GettyImages-483023094
A Planned Parenthood location is seen on Aug. 5, 2015, in New York City. The women's health organization has come under fire from Republicans recently after a video emerged purportedly showing a Planned Parenthood executive discussing selling cells from aborted fetuses. The video has reinvigorated abortion opponents and may have been a factor in Friday’s arson attack on a Planned Parenthood clinic in Washington state. Andrew Burton/Getty Images

Washington state Attorney General Bob Ferguson said Saturday his office would help local and federal law enforcement find whoever was behind an arson attack on a Planned Parenthood clinic in Pullman, a college town about 285 miles east of Seattle at the border with Montana. Local police said they discovered the building was on fire with smoke billowing out of a broken window after responding early Friday to a burglar alarm.

“This act of violence has no place in a free society,” Ferguson said in a statement posted by KHQ-TV, Spokane. “I urge everyone to join me in condemning this cowardly, reckless and criminal act of intimidation and public endangerment.”

No injuries were reported, but the fire did extensive damage to the facility run by the nonprofit women’s health services provider with roots dating back to 1916. Planned Parenthood offers affordable health services, like cancer screening, that benefit low-income women and children, but it also provides abortions, which has long made it a target of social conservatives who oppose the procedure largely on religious grounds.

“This is an appalling act of violence toward Planned Parenthood, but unfortunately a predictable ripple effect from the false and incendiary attacks that fuel violence from extremists,” Karl Eastlund, a regional director of Planned Parenthood, said in a statement.

Planned Parenthood has been under increased scrutiny since the release of undercover videos purportedly showing a Planned Parenthood executive discussing the sale of cells from aborted fetuses. The videos, produced by anti-abortion group Center for Medical Progress, have led to cyberattacks against the group and calls to cut off government funding. Planned Parenthood received $528.4 million in state and federal reimbursements last year.
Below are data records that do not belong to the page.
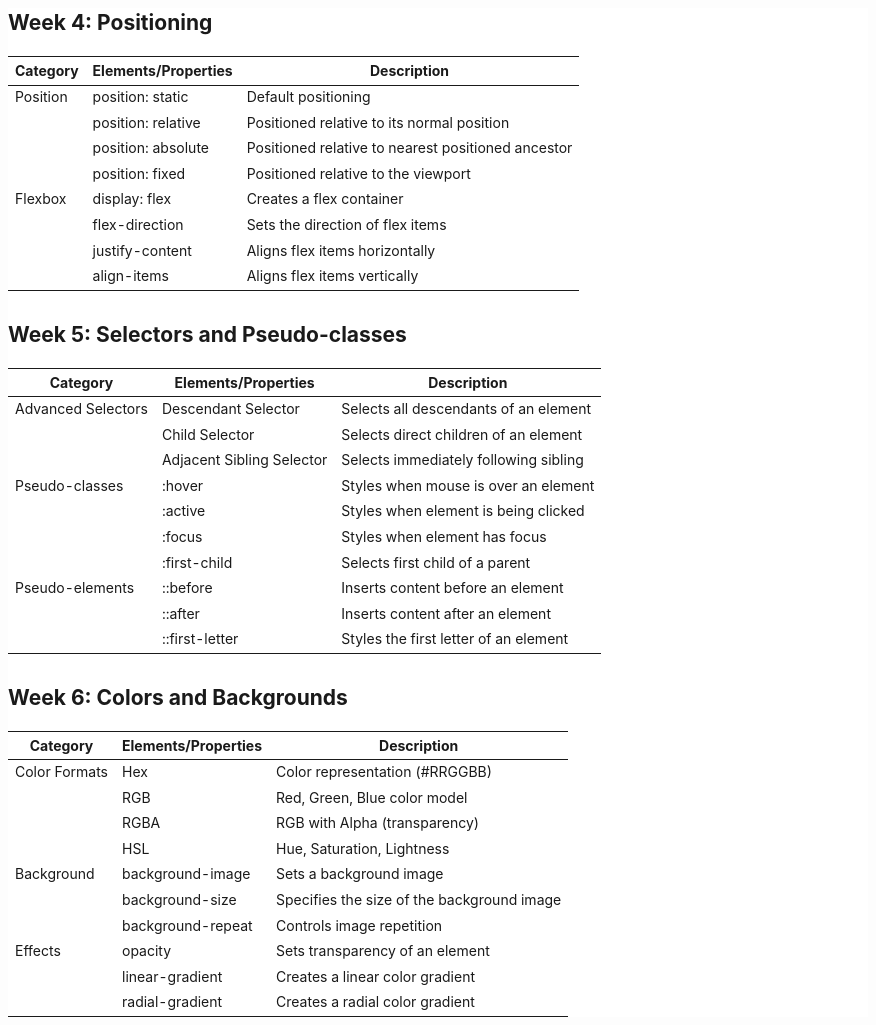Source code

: ## Week 4: Positioning

| Category | Elements/Properties | Description                                        |
| -------- | ------------------- | -------------------------------------------------- |
| Position | position: static    | Default positioning                                |
|          | position: relative  | Positioned relative to its normal position         |
|          | position: absolute  | Positioned relative to nearest positioned ancestor |
|          | position: fixed     | Positioned relative to the viewport                |
| Flexbox  | display: flex       | Creates a flex container                           |
|          | flex-direction      | Sets the direction of flex items                   |
|          | justify-content     | Aligns flex items horizontally                     |
|          | align-items         | Aligns flex items vertically                       |

## Week 5: Selectors and Pseudo-classes

| Category           | Elements/Properties       | Description                           |
| ------------------ | ------------------------- | ------------------------------------- |
| Advanced Selectors | Descendant Selector       | Selects all descendants of an element |
|                    | Child Selector            | Selects direct children of an element |
|                    | Adjacent Sibling Selector | Selects immediately following sibling |
| Pseudo-classes     | :hover                    | Styles when mouse is over an element  |
|                    | :active                   | Styles when element is being clicked  |
|                    | :focus                    | Styles when element has focus         |
|                    | :first-child              | Selects first child of a parent       |
| Pseudo-elements    | ::before                  | Inserts content before an element     |
|                    | ::after                   | Inserts content after an element      |
|                    | ::first-letter            | Styles the first letter of an element |

## Week 6: Colors and Backgrounds

| Category      | Elements/Properties | Description                                |
| ------------- | ------------------- | ------------------------------------------ |
| Color Formats | Hex                 | Color representation (#RRGGBB)             |
|               | RGB                 | Red, Green, Blue color model               |
|               | RGBA                | RGB with Alpha (transparency)              |
|               | HSL                 | Hue, Saturation, Lightness                 |
| Background    | background-image    | Sets a background image                    |
|               | background-size     | Specifies the size of the background image |
|               | background-repeat   | Controls image repetition                  |
| Effects       | opacity             | Sets transparency of an element            |
|               | linear-gradient     | Creates a linear color gradient            |
|               | radial-gradient     | Creates a radial color gradient            |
Planned Parenthood denies attempting to sell tissue from aborted fetuses, which would be illegal, but does “help patients who want to donate tissue for scientific research, and we do this just like every other high-quality healthcare provider does.” Planned Parenthood is allowed like other healthcare facilities to recoup costs to cover expenses associated with the donation of fetal tissue.

Medical scientists have lashed out at the politicization behind the use of fetal tissue in lifesaving research.

"We have a duty to use fetal tissue for research and therapy," R. Alta Charo of the University of Wisconsin wrote in the latest issue of the New England Journal of Medicine. "And that duty includes taking advantage of avenues of hope for current and future patients, particularly if those avenues are being threatened by a purely political fight."